WHAT IS EXPECTED: Retype, word for word, each line between the lines holding "creation of the action |" and "## Descriptions 📋", inclusive, and leave the rest of the data alone.

WORKING DATA:

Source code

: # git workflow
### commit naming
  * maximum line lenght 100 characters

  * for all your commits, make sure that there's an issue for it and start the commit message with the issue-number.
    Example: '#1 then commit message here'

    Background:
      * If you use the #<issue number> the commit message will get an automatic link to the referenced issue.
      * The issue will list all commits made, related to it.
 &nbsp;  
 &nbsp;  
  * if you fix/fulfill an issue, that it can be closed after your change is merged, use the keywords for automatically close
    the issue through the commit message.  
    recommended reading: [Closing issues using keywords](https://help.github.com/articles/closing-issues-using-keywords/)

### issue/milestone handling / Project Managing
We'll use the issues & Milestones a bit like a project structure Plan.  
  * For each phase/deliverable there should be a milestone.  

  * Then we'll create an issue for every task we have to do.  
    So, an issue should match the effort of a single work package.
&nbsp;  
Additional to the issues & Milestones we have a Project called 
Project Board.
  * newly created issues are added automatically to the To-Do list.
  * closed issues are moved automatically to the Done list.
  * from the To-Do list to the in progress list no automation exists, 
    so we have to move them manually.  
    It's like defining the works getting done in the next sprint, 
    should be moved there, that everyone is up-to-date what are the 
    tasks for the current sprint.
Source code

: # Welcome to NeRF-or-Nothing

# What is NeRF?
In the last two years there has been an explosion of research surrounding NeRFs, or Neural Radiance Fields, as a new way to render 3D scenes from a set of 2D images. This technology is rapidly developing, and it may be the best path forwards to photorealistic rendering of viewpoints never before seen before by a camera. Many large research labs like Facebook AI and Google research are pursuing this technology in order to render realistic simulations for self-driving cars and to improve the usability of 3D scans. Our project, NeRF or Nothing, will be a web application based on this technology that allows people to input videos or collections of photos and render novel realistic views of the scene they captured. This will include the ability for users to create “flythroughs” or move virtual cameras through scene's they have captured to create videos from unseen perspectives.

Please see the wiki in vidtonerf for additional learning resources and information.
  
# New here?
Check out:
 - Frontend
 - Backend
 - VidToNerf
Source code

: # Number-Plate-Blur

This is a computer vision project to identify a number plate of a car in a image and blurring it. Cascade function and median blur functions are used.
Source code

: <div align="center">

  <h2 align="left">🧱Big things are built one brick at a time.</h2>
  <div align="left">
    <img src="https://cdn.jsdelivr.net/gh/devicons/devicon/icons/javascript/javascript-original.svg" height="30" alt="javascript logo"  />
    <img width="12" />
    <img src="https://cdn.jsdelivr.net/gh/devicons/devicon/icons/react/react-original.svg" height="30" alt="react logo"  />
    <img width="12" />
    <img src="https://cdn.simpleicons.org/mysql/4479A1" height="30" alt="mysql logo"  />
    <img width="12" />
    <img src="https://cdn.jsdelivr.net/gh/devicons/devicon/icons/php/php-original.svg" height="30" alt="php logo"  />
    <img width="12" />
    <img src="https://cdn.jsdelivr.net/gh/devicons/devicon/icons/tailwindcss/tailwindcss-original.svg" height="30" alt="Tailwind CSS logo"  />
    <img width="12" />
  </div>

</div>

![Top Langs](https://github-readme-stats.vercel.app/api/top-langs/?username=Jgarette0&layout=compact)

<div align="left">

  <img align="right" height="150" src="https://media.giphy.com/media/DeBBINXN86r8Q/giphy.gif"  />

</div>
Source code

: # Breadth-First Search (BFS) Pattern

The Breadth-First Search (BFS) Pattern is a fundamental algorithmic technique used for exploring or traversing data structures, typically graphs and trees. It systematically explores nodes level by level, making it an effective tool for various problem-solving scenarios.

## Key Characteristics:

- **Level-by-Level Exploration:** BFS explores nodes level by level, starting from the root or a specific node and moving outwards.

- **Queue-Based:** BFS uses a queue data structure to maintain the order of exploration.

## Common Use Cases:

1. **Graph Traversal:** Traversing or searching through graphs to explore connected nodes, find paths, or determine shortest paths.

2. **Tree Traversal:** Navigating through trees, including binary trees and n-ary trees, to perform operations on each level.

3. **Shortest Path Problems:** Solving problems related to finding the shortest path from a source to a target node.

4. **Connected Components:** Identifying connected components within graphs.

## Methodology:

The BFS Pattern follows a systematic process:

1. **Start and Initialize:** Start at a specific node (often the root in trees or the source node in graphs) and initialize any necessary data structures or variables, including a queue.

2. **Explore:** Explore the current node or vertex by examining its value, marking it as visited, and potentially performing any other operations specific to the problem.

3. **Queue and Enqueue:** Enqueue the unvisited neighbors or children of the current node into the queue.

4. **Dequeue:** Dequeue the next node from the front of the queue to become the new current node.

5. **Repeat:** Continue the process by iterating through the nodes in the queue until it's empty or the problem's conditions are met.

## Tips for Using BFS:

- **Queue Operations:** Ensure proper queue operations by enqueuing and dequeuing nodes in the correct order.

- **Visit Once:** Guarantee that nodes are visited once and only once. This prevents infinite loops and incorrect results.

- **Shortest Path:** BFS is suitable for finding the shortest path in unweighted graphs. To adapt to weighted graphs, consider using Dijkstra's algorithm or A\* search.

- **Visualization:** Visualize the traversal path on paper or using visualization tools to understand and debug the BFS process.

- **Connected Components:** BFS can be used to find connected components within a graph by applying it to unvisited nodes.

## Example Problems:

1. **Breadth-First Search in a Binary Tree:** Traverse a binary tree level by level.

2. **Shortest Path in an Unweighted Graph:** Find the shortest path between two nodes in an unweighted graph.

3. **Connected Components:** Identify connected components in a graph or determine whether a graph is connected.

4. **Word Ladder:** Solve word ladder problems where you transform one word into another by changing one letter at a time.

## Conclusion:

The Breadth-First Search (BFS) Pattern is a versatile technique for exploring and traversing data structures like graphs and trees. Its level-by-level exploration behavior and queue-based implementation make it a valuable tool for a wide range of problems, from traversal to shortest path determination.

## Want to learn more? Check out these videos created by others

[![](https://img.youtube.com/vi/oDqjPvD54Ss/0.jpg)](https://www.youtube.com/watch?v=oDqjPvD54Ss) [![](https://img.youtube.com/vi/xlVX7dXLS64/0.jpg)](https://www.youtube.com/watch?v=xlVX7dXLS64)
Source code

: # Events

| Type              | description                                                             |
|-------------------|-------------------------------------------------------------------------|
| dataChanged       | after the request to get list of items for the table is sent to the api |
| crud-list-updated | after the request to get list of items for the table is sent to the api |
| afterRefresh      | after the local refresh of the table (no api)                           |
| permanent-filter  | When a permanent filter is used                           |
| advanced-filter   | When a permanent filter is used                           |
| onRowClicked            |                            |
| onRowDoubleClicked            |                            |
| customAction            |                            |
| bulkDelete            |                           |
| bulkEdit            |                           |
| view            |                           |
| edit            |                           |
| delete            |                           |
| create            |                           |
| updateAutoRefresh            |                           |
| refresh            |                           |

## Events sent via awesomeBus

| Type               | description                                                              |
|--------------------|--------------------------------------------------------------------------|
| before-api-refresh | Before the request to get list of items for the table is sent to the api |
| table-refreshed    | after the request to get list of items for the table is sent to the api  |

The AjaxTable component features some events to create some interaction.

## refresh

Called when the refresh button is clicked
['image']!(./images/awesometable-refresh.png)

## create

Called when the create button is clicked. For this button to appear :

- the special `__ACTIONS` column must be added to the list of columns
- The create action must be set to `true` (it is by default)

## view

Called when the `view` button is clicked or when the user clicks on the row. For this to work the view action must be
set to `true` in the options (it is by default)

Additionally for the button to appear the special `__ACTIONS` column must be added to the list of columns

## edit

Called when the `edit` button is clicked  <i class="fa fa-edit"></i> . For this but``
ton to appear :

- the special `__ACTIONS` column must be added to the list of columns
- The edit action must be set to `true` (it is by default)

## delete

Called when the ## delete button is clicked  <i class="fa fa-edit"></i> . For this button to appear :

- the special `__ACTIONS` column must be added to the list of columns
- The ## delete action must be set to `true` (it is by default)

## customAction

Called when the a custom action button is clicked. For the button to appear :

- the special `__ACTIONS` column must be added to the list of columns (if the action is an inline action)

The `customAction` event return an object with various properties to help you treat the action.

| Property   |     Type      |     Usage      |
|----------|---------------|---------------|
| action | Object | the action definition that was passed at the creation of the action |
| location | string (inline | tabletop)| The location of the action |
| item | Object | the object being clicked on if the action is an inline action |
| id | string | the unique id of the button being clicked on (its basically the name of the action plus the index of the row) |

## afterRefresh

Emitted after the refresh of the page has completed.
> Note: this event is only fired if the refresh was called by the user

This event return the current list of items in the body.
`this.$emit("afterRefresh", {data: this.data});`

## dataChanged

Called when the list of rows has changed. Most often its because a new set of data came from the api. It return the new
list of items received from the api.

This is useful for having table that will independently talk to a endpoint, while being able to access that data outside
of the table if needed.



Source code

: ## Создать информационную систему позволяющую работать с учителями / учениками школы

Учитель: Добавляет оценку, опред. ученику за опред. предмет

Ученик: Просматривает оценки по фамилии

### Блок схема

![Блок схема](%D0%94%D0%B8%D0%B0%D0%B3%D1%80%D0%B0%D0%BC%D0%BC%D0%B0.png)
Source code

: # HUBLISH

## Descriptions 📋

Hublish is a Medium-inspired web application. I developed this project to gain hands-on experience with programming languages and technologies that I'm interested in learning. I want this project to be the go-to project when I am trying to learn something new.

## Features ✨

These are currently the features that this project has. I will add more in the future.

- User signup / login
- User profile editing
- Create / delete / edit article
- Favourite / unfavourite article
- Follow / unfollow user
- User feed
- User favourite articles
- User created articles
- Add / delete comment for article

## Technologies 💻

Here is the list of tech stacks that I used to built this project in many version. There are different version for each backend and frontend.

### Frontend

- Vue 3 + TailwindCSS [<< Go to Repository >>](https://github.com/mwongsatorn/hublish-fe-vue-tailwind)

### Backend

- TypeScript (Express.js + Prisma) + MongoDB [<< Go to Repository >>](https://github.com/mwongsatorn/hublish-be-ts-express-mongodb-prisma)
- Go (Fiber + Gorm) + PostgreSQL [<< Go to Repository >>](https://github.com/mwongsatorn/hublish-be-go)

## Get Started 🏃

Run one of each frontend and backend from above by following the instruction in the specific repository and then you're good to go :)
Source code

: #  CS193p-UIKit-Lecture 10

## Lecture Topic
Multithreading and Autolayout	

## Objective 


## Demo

EXERCISE RESULT:
| action | Object | the action definition that was passed at the creation of the action |
| location | string (inline | tabletop)| The location of the action |
| item | Object | the object being clicked on if the action is an inline action |
| id | string | the unique id of the button being clicked on (its basically the name of the action plus the index of the row) |

## afterRefresh

Emitted after the refresh of the page has completed.
> Note: this event is only fired if the refresh was called by the user

This event return the current list of items in the body.
`this.$emit("afterRefresh", {data: this.data});`

## dataChanged

Called when the list of rows has changed. Most often its because a new set of data came from the api. It return the new
list of items received from the api.

This is useful for having table that will independently talk to a endpoint, while being able to access that data outside
of the table if needed.



Source code

: ## Создать информационную систему позволяющую работать с учителями / учениками школы

Учитель: Добавляет оценку, опред. ученику за опред. предмет

Ученик: Просматривает оценки по фамилии

### Блок схема

![Блок схема](%D0%94%D0%B8%D0%B0%D0%B3%D1%80%D0%B0%D0%BC%D0%BC%D0%B0.png)
Source code

: # HUBLISH

## Descriptions 📋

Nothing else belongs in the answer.